Task A →
Copy the records below word for word, from the very first line of the records down to and including the line that contains "What is the sum of all 本益比 values?".
══ Provided text
Advent Study: Birth of the Messiah (Matthew 2)


This past week our study took us into Matthew 2 and most of the way through Luke 1. This post will cover Matthew, and I’ll have a separate one for Luke in a few days.

The Visit of the Magi – Matthew 2:1-12

While Matthew’s account of Jesus’ birth is the less familiar of the two in the Gospels, we finally come to some familiar territory with the arrival of Magi or Wisemen from the East. That being said it’s worth pausing a moment to hear what the text actually says.

Notice that the Magi arrive not on Christmas Eve, but sometime afterward. Matthew doesn’t tell us precisely when, but we can assume it took them a while to travel from Persia to Jerusalem (in the traditional Church calendar the Magi turn up 12 days after Christmas on Epiphany). Also note that the Magi are not called kings, nor are we told how many came (it’s the gifts that came in three).

So, who are these foreigners who turn up to bow before the newborn King of the Jews? The Magi were priests of the Zoroastrian religion of Persia. By the time of Jesus this ancient religion was a blend of monotheism and dualism, with a supreme God called Ahura Mazda opposed by an evil deity called Angra Mainyu. Astrology was a major part of their religion, which is why we find them searching the sky for signs.

More generally, the Magi represent the non-Jewish nations of the world (Gentiles). In the last post I highlighted the fact that God’s purpose in calling Abraham and forming the nation of Israel from his family was to bless all nations.  A number of Israel’s prophets looked forward to the day when this would become a reality (for example, Psalm 72:10-11 and  Isaiah 60:1-6). The Magi arrive to show the fulfillment of this promise, and to foreshadow the day when Jesus will send his Jewish followers to spread the blessings of his Kingdom to all nations (Matthew 28).

Isaiah 60 also explains the two of the three gifts brought by the Magi: “They shall bring gold and frankincense.” The third gift, myrrh, is more mysterious. It doesn’t correspond to any prophecies. It has usually be interpreted as foreshadowing Jesus death, as myrrh was often used for embalming bodies for burial.

To Egypt and Back – Matthew 2:13-23

Though the Magi are not described as kings by Matthew, there are two other Kings in the story of Jesus’ birth. The first is Jesus himself. The Messiah is the long promised king of David’s line, the true King of Israel and King of all Nations. The other king is also easy to spot, King Herod. This is Herod the Great, who was the Roman sponsored king of Judea from 40BC to 4BC.  Jesus was born right at the end of Herod’s reign (which shows us that the monk who developed the Gregorian calendar made some errors when figuring out what year should be 1 AD).
════
══ Materials provided
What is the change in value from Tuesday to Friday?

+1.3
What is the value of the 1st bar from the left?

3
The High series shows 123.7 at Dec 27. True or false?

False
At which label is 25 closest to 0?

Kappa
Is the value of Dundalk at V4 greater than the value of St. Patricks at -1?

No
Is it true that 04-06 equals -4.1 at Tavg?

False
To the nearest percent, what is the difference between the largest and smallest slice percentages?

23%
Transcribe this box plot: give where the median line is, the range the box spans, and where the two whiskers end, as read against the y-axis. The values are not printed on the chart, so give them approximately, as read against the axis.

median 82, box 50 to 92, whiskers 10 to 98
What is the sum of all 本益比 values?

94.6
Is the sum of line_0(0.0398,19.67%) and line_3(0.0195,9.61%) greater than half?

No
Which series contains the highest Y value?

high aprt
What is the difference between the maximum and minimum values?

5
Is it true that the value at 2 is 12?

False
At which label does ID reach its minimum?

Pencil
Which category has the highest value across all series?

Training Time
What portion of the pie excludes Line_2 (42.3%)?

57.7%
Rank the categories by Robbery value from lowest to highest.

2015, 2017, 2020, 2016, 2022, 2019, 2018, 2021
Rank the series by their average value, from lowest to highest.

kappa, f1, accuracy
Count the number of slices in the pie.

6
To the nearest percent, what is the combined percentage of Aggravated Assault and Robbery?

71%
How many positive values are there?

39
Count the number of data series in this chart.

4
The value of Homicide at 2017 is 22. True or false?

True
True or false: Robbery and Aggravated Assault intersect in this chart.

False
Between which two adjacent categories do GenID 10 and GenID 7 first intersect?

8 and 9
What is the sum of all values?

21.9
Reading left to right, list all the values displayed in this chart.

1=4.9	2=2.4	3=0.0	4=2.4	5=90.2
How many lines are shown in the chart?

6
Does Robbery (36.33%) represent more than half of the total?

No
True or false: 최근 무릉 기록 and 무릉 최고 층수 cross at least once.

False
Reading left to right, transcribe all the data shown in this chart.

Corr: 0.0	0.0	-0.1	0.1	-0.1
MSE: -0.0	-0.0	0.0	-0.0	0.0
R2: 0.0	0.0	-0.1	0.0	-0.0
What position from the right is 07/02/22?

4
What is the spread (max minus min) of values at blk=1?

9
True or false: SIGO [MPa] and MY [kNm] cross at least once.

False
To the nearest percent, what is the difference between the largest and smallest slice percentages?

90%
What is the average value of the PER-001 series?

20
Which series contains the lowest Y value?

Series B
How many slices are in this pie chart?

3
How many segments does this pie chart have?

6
════
Task B →
Answer these from the Advent study on Matthew 2:
(i) Which religion does it say the Magi were priests of?
(ii) Which of the three gifts does it say doesn't correspond to any prophecies?
(iii) Over what years does it say Herod the Great was king of Judea?

Problem solution A →
What is the change in value from Tuesday to Friday?

+1.3
What is the value of the 1st bar from the left?

3
The High series shows 123.7 at Dec 27. True or false?

False
At which label is 25 closest to 0?

Kappa
Is the value of Dundalk at V4 greater than the value of St. Patricks at -1?

No
Is it true that 04-06 equals -4.1 at Tavg?

False
To the nearest percent, what is the difference between the largest and smallest slice percentages?

23%
Transcribe this box plot: give where the median line is, the range the box spans, and where the two whiskers end, as read against the y-axis. The values are not printed on the chart, so give them approximately, as read against the axis.

median 82, box 50 to 92, whiskers 10 to 98
What is the sum of all 本益比 values?

Problem solution B →
(i) The Zoroastrian religion of Persia
(ii) Myrrh
(iii) From 40BC to 4BC